Provided material
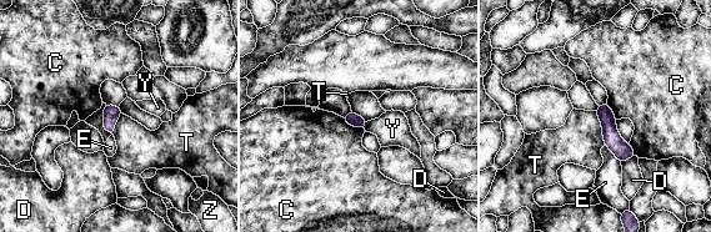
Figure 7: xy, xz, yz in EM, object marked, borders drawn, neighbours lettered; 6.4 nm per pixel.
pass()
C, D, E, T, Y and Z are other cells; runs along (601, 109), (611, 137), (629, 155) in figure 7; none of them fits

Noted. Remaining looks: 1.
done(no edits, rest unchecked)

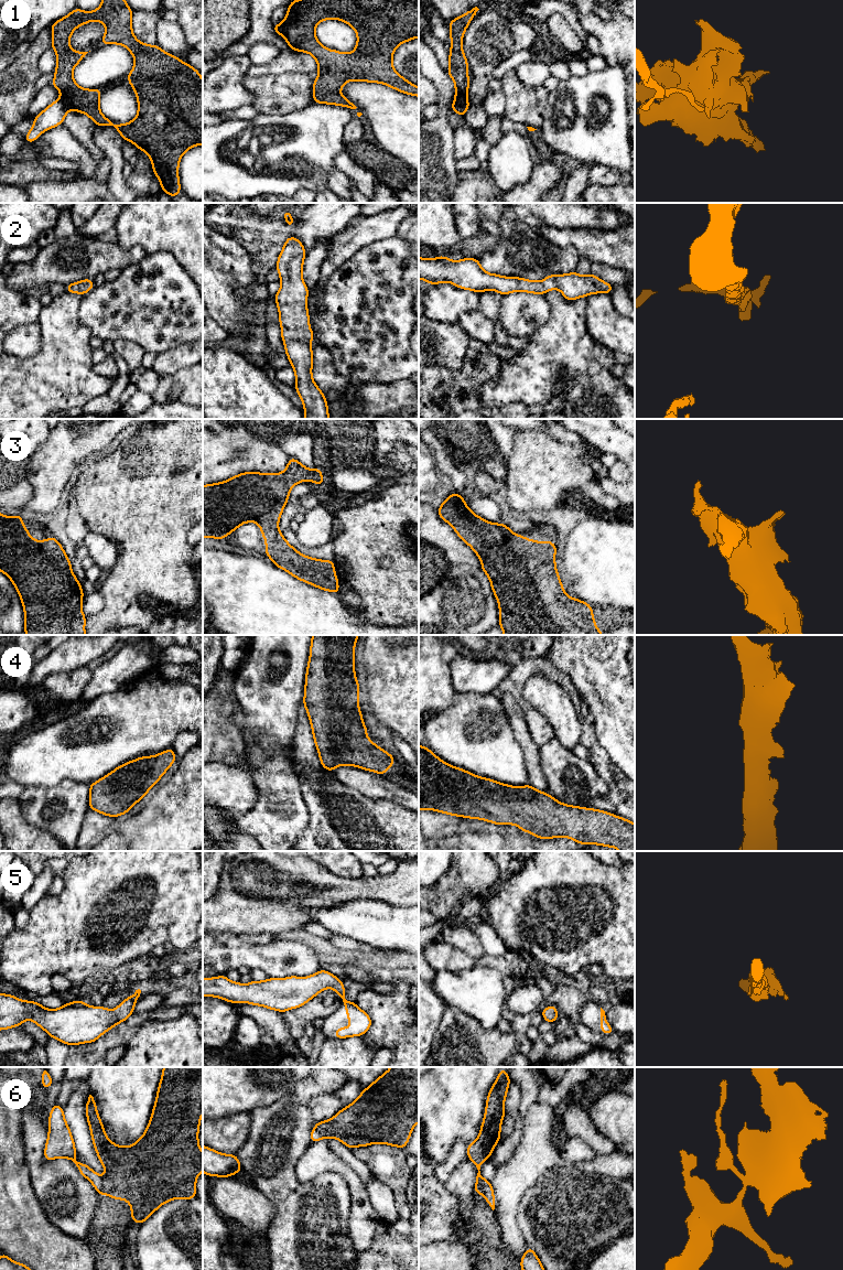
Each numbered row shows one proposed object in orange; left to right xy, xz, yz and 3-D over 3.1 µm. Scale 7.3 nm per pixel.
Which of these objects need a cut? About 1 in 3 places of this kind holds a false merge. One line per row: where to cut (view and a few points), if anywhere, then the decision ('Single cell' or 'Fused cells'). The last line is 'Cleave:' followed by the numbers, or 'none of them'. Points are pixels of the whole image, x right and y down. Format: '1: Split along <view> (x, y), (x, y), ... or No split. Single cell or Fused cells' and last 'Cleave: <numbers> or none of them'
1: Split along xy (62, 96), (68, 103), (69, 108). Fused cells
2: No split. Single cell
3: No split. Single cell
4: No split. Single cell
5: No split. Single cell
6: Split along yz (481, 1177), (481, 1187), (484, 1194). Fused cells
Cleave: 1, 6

Work item
Each line from the first line of the listing above through the line containing "Each numbered row" is to be written out exactly, and the pictures are to be left out.

Exercise solution
Figure 7: xy, xz, yz in EM, object marked, borders drawn, neighbours lettered; 6.4 nm per pixel.
pass()
C, D, E, T, Y and Z are other cells; runs along (601, 109), (611, 137), (629, 155) in figure 7; none of them fits

Noted. Remaining looks: 1.
done(no edits, rest unchecked)

Each numbered row shows one proposed object in orange; left to right xy, xz, yz and 3-D over 3.1 µm. Scale 7.3 nm per pixel.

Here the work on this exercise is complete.